- _Aim of the task_
Retype the records below exactly, starting with the line that contains "What side of" and continuing through the end of the records. Leave the pictures out.

(Stored data)
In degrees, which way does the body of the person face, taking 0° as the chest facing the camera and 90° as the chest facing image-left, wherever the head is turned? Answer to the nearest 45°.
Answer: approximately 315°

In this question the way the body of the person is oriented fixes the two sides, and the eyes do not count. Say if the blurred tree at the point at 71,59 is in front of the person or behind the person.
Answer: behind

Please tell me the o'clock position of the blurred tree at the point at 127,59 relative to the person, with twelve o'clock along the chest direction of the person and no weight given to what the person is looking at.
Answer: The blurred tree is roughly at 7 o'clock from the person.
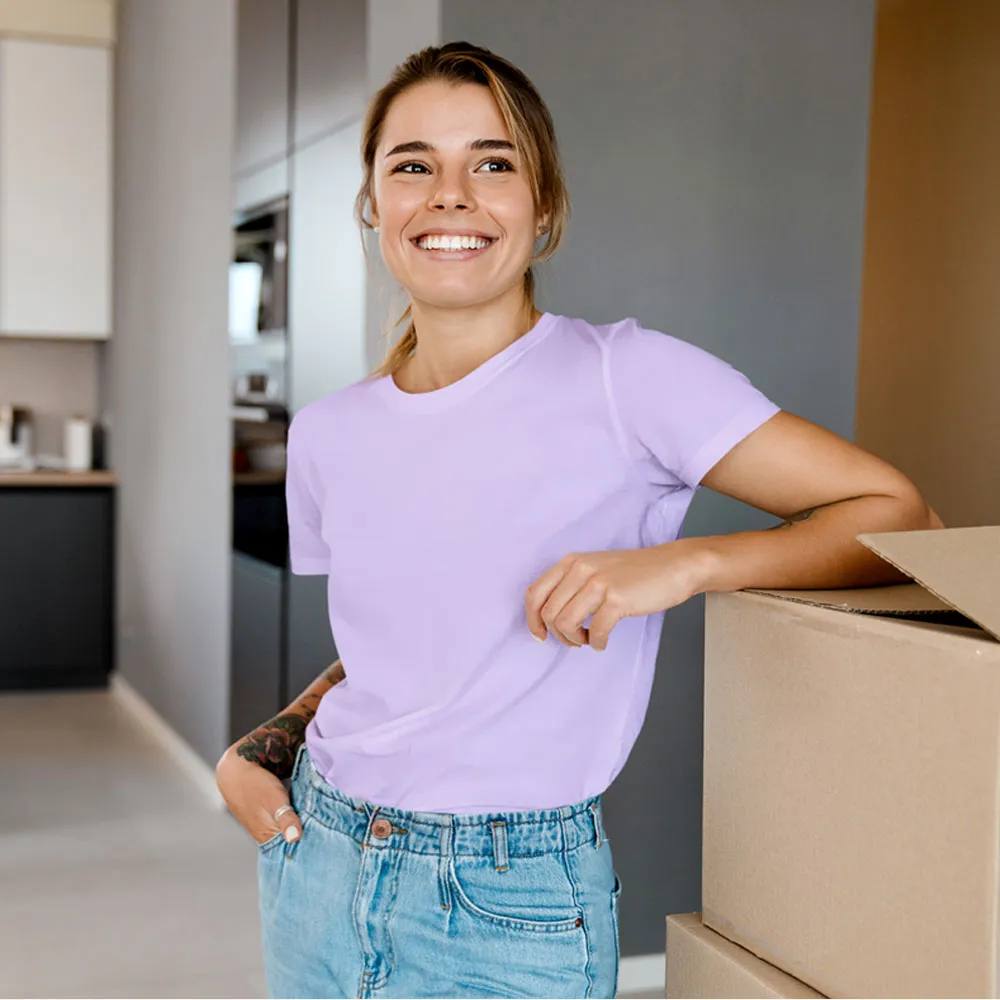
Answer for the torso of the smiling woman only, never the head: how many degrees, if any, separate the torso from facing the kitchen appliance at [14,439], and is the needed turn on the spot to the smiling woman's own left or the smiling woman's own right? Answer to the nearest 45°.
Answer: approximately 90° to the smiling woman's own right

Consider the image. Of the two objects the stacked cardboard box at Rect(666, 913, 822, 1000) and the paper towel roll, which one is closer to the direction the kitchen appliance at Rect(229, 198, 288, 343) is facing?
the stacked cardboard box

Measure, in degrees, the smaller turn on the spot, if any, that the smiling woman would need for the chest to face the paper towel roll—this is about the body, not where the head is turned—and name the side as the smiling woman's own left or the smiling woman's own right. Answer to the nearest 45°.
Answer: approximately 90° to the smiling woman's own right

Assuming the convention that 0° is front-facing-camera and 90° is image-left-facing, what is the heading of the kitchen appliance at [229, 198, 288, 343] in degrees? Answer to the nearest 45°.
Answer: approximately 45°

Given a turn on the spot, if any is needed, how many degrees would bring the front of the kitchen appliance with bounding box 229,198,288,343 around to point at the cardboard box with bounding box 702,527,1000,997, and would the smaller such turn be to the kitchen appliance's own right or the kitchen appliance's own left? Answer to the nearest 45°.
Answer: approximately 45° to the kitchen appliance's own left

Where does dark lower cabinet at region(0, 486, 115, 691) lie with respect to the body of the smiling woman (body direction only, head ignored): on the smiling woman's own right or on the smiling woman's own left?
on the smiling woman's own right

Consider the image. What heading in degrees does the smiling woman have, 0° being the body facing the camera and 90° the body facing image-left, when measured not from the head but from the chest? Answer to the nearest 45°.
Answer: approximately 45°

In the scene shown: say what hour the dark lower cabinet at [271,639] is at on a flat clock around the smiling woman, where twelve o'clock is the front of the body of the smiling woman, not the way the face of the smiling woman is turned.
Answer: The dark lower cabinet is roughly at 4 o'clock from the smiling woman.

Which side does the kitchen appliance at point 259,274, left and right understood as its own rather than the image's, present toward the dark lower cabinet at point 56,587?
right

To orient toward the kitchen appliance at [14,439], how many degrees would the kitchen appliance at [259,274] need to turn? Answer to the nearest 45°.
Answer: approximately 90° to its right
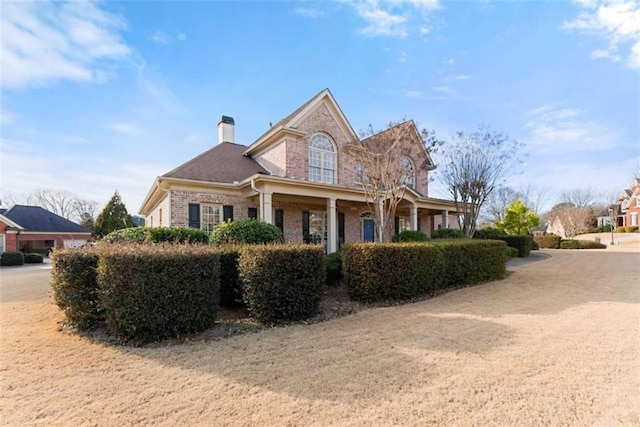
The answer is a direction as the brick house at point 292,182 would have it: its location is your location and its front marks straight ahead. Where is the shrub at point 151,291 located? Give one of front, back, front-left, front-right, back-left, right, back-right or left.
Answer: front-right

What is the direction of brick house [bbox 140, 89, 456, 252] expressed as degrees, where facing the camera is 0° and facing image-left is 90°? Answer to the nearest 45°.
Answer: approximately 315°

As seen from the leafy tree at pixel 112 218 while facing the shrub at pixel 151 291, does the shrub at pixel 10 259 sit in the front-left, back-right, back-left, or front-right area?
front-right

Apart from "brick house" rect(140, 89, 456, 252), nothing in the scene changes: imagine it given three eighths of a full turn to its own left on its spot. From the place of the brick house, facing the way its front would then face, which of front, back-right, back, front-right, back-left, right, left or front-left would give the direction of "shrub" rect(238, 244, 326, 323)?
back

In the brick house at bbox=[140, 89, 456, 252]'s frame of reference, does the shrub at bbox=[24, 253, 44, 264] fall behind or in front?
behind

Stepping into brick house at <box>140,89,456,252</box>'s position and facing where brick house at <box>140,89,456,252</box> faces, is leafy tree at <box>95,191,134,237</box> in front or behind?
behind

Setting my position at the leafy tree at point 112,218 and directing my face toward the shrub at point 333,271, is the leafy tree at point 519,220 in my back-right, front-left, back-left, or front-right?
front-left

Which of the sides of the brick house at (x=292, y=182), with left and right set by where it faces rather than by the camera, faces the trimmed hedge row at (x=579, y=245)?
left

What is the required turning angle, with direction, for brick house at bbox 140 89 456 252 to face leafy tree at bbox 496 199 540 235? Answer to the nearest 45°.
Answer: approximately 90° to its left

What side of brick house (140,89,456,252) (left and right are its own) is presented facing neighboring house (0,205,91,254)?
back
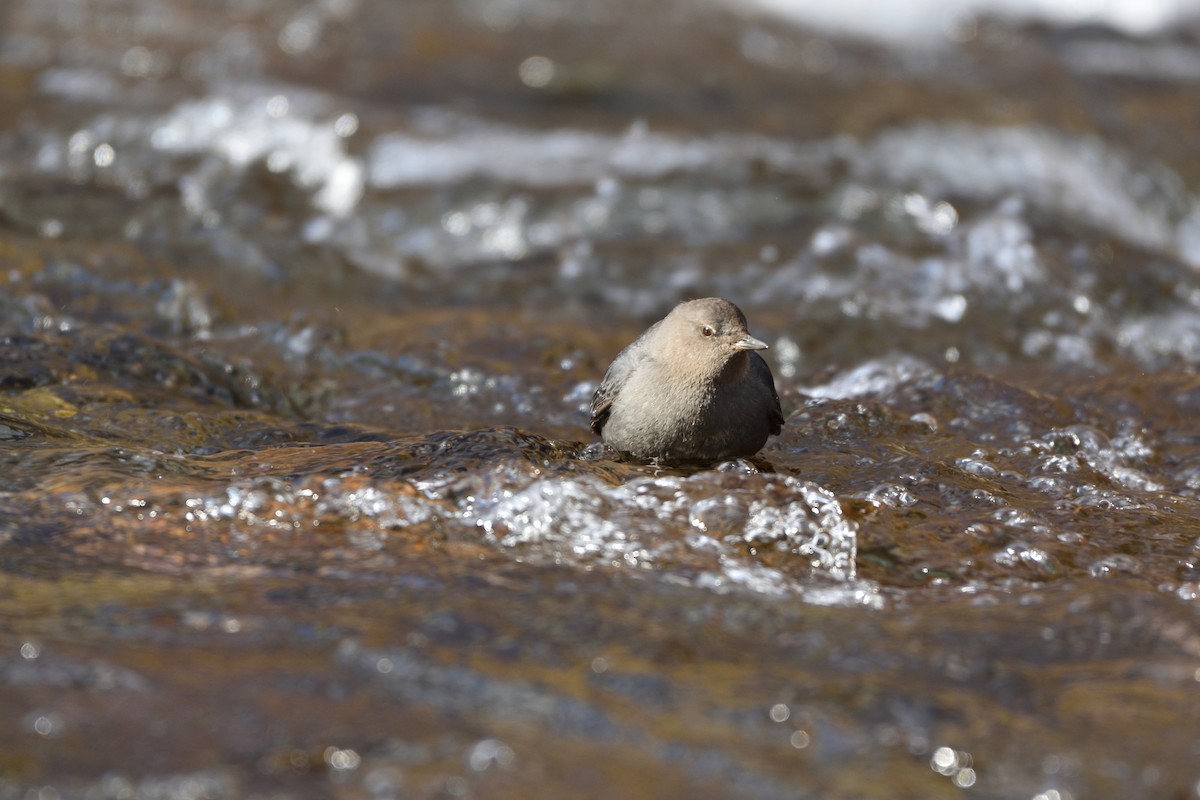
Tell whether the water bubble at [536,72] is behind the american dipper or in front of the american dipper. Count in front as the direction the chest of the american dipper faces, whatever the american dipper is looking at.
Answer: behind

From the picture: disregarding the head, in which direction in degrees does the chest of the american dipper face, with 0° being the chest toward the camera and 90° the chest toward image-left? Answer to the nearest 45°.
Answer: approximately 315°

- _Response area_
What side of brick house (140,89,456,252) (left and right are its own) is presented facing neighboring house (0,205,91,254)?
back
Tell whether the water bubble at [536,72] is behind the american dipper or in front of the american dipper. Count in front as the direction the chest of the american dipper faces, whatever the american dipper is looking at.
Answer: behind

From the picture: disregarding the head, in which direction in degrees does the chest of the american dipper face, with 0° being the chest toward the camera and 90° the chest toward image-left? Answer to the nearest 45°.
Answer: approximately 315°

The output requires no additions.